** Description of the task **
Copy out the listing below, swapping each "COLMAP" for "OpenCV" and keeping everything else the same.

Lens distortion parameter data
* * * * *
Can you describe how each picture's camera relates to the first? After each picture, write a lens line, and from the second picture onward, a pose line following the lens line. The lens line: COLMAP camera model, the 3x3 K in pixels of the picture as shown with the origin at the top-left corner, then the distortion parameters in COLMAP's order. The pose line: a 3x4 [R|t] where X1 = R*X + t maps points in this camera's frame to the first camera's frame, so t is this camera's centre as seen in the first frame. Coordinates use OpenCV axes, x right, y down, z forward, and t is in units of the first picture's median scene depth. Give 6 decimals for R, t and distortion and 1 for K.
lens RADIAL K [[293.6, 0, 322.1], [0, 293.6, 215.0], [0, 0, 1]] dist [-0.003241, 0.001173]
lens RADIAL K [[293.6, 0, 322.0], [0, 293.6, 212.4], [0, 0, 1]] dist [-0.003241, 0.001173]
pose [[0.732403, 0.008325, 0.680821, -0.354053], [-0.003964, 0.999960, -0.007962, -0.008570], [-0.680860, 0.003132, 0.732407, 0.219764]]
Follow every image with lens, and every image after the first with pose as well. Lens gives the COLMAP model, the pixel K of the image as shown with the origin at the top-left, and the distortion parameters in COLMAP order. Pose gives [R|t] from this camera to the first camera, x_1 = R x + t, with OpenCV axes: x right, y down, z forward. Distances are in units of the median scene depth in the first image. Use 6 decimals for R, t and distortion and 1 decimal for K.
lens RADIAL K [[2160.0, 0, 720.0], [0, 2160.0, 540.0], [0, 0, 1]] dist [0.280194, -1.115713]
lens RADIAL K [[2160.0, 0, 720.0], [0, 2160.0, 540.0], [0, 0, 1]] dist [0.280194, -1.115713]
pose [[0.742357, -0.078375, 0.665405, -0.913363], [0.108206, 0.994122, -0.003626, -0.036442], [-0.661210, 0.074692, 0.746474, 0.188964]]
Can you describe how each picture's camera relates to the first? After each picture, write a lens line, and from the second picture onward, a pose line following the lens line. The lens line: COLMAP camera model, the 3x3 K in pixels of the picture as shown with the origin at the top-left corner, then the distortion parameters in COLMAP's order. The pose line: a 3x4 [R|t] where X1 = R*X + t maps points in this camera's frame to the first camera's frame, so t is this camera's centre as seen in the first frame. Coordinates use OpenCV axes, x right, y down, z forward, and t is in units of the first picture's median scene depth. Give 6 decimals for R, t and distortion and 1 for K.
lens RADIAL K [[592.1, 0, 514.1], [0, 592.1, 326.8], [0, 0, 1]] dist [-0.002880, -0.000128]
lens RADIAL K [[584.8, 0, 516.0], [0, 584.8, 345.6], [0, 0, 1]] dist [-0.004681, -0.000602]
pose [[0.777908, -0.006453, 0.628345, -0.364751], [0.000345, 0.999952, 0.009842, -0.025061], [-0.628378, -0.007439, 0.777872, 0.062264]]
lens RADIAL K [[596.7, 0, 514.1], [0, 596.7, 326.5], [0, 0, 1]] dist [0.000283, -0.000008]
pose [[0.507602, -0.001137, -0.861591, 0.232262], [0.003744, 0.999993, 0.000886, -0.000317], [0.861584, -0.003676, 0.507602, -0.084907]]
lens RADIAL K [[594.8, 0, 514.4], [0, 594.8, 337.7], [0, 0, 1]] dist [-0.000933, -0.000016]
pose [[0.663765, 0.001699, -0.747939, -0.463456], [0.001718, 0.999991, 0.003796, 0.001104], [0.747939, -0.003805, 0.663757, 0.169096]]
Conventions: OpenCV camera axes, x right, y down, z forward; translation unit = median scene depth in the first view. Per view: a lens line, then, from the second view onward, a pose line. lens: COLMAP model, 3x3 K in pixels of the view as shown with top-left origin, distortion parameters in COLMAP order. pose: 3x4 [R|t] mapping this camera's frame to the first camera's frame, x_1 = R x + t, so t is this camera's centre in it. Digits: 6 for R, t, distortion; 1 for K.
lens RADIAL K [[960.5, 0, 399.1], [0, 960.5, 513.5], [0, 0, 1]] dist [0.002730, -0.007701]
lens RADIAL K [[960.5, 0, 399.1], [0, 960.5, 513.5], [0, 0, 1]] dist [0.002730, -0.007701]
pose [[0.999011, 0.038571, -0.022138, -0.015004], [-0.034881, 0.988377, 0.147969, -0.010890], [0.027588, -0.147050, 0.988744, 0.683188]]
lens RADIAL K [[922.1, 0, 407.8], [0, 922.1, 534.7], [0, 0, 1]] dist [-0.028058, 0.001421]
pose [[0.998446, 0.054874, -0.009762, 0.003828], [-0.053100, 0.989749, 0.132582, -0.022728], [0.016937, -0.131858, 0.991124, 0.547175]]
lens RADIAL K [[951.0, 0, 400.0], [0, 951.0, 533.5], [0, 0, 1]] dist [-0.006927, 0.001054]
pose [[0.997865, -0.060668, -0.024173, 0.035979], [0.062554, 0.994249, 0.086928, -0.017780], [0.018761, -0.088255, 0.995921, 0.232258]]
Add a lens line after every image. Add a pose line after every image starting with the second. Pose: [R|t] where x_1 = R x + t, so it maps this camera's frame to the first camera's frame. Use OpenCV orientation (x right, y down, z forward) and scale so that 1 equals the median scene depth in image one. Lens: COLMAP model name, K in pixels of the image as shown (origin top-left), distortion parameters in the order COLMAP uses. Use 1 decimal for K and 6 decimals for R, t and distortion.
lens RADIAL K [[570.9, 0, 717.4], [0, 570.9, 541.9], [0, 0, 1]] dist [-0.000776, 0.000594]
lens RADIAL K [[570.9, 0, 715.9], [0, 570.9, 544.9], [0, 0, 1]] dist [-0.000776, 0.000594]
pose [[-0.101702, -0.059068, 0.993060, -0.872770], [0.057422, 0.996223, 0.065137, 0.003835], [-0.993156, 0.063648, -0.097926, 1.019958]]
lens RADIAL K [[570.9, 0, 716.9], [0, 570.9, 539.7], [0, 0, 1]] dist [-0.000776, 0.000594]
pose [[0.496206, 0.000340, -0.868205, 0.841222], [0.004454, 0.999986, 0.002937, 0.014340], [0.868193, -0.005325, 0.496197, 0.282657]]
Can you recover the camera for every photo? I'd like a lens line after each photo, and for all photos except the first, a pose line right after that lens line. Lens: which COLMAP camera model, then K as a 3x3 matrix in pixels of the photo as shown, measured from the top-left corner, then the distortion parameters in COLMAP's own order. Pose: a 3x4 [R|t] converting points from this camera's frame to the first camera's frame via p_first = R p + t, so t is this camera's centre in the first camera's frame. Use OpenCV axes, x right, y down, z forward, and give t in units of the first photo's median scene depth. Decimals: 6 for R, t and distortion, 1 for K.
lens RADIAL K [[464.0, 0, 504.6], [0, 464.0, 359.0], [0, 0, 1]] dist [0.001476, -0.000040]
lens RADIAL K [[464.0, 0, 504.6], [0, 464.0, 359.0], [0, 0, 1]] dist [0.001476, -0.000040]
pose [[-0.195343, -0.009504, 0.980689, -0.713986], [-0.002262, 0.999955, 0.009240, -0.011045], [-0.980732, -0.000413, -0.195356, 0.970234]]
* * * * *
** Output of the exercise **
Can you describe how each picture's camera relates to the first? After each picture, write a lens line, and from the second picture onward, a pose line following the lens line. The lens line: OpenCV camera model, the 3x3 K in pixels of the picture as shown with the origin at the top-left corner, then the distortion parameters in OpenCV's order. The pose line: a 3x4 [R|t] where X1 = R*X + t maps points in this camera's frame to the first camera's frame, so t is this camera's centre as seen in the first frame. Coordinates use OpenCV axes, x right, y down, z forward, and t is in units of the first picture's median scene depth. Give 6 decimals for R, t and distortion and 1 for K.
lens RADIAL K [[293.6, 0, 322.1], [0, 293.6, 215.0], [0, 0, 1]] dist [-0.003241, 0.001173]
lens RADIAL K [[293.6, 0, 322.0], [0, 293.6, 212.4], [0, 0, 1]] dist [-0.003241, 0.001173]
pose [[0.732403, 0.008325, 0.680821, -0.354053], [-0.003964, 0.999960, -0.007962, -0.008570], [-0.680860, 0.003132, 0.732407, 0.219764]]
Follow every image with lens, and every image after the first with pose as well. Lens gives the OpenCV model, the pixel K of the image as shown with the origin at the top-left, and the distortion parameters in OpenCV order. Pose gives [R|t] from this camera to the first camera, x_1 = R x + t, with OpenCV axes: x right, y down, z forward. Distances are in units of the median scene depth in the first image. Use 6 decimals for R, t and distortion and 1 decimal for K.
lens RADIAL K [[2160.0, 0, 720.0], [0, 2160.0, 540.0], [0, 0, 1]] dist [0.280194, -1.115713]
lens RADIAL K [[2160.0, 0, 720.0], [0, 2160.0, 540.0], [0, 0, 1]] dist [0.280194, -1.115713]
pose [[0.742357, -0.078375, 0.665405, -0.913363], [0.108206, 0.994122, -0.003626, -0.036442], [-0.661210, 0.074692, 0.746474, 0.188964]]
Can you describe how each picture's camera relates to the first? After each picture, write a lens line, and from the second picture onward, a pose line following the lens line. The lens line: OpenCV camera model, the 3x3 K in pixels of the picture as shown with the origin at the top-left corner, then the distortion parameters in OpenCV's order. The pose line: a 3x4 [R|t] where X1 = R*X + t maps points in this camera's frame to the first camera's frame, so t is this camera's centre as seen in the first frame. Coordinates use OpenCV axes, x right, y down, z forward, and t is in units of the first picture's median scene depth. Give 6 decimals for R, t and distortion and 1 for K.
lens RADIAL K [[592.1, 0, 514.1], [0, 592.1, 326.8], [0, 0, 1]] dist [-0.002880, -0.000128]
lens RADIAL K [[584.8, 0, 516.0], [0, 584.8, 345.6], [0, 0, 1]] dist [-0.004681, -0.000602]
pose [[0.777908, -0.006453, 0.628345, -0.364751], [0.000345, 0.999952, 0.009842, -0.025061], [-0.628378, -0.007439, 0.777872, 0.062264]]
lens RADIAL K [[596.7, 0, 514.1], [0, 596.7, 326.5], [0, 0, 1]] dist [0.000283, -0.000008]
pose [[0.507602, -0.001137, -0.861591, 0.232262], [0.003744, 0.999993, 0.000886, -0.000317], [0.861584, -0.003676, 0.507602, -0.084907]]
lens RADIAL K [[594.8, 0, 514.4], [0, 594.8, 337.7], [0, 0, 1]] dist [-0.000933, -0.000016]
pose [[0.663765, 0.001699, -0.747939, -0.463456], [0.001718, 0.999991, 0.003796, 0.001104], [0.747939, -0.003805, 0.663757, 0.169096]]
Conventions: OpenCV camera axes, x right, y down, z forward; translation unit = median scene depth in the first view. Per view: a lens line, then, from the second view onward, a pose line. lens: OpenCV model, 3x3 K in pixels of the view as shown with top-left origin, distortion parameters in OpenCV order. pose: 3x4 [R|t] mapping this camera's frame to the first camera's frame, x_1 = R x + t, so t is this camera's centre in it. Digits: 6 for R, t, distortion; 1 for K.
lens RADIAL K [[960.5, 0, 399.1], [0, 960.5, 513.5], [0, 0, 1]] dist [0.002730, -0.007701]
lens RADIAL K [[960.5, 0, 399.1], [0, 960.5, 513.5], [0, 0, 1]] dist [0.002730, -0.007701]
pose [[0.999011, 0.038571, -0.022138, -0.015004], [-0.034881, 0.988377, 0.147969, -0.010890], [0.027588, -0.147050, 0.988744, 0.683188]]
lens RADIAL K [[922.1, 0, 407.8], [0, 922.1, 534.7], [0, 0, 1]] dist [-0.028058, 0.001421]
pose [[0.998446, 0.054874, -0.009762, 0.003828], [-0.053100, 0.989749, 0.132582, -0.022728], [0.016937, -0.131858, 0.991124, 0.547175]]
lens RADIAL K [[951.0, 0, 400.0], [0, 951.0, 533.5], [0, 0, 1]] dist [-0.006927, 0.001054]
pose [[0.997865, -0.060668, -0.024173, 0.035979], [0.062554, 0.994249, 0.086928, -0.017780], [0.018761, -0.088255, 0.995921, 0.232258]]
Add a lens line after every image. Add a pose line after every image starting with the second. Pose: [R|t] where x_1 = R x + t, so it maps this camera's frame to the first camera's frame. Use OpenCV orientation (x right, y down, z forward) and scale so that 1 equals the median scene depth in image one. Lens: OpenCV model name, K in pixels of the image as shown (origin top-left), distortion parameters in the order OpenCV uses. Use 1 decimal for K and 6 decimals for R, t and distortion.
lens RADIAL K [[570.9, 0, 717.4], [0, 570.9, 541.9], [0, 0, 1]] dist [-0.000776, 0.000594]
lens RADIAL K [[570.9, 0, 715.9], [0, 570.9, 544.9], [0, 0, 1]] dist [-0.000776, 0.000594]
pose [[-0.101702, -0.059068, 0.993060, -0.872770], [0.057422, 0.996223, 0.065137, 0.003835], [-0.993156, 0.063648, -0.097926, 1.019958]]
lens RADIAL K [[570.9, 0, 716.9], [0, 570.9, 539.7], [0, 0, 1]] dist [-0.000776, 0.000594]
pose [[0.496206, 0.000340, -0.868205, 0.841222], [0.004454, 0.999986, 0.002937, 0.014340], [0.868193, -0.005325, 0.496197, 0.282657]]
Can you recover the camera for every photo? I'd like a lens line after each photo, and for all photos except the first, a pose line right after that lens line. Lens: which OpenCV camera model, then K as a 3x3 matrix in pixels of the photo as shown, measured from the top-left corner, then the distortion parameters in OpenCV's own order. Pose: a 3x4 [R|t] converting points from this camera's frame to the first camera's frame via p_first = R p + t, so t is this camera's centre in the first camera's frame. Use OpenCV axes, x right, y down, z forward, and give t in units of the first photo's median scene depth. Decimals: 6 for R, t and distortion, 1 for K.
lens RADIAL K [[464.0, 0, 504.6], [0, 464.0, 359.0], [0, 0, 1]] dist [0.001476, -0.000040]
lens RADIAL K [[464.0, 0, 504.6], [0, 464.0, 359.0], [0, 0, 1]] dist [0.001476, -0.000040]
pose [[-0.195343, -0.009504, 0.980689, -0.713986], [-0.002262, 0.999955, 0.009240, -0.011045], [-0.980732, -0.000413, -0.195356, 0.970234]]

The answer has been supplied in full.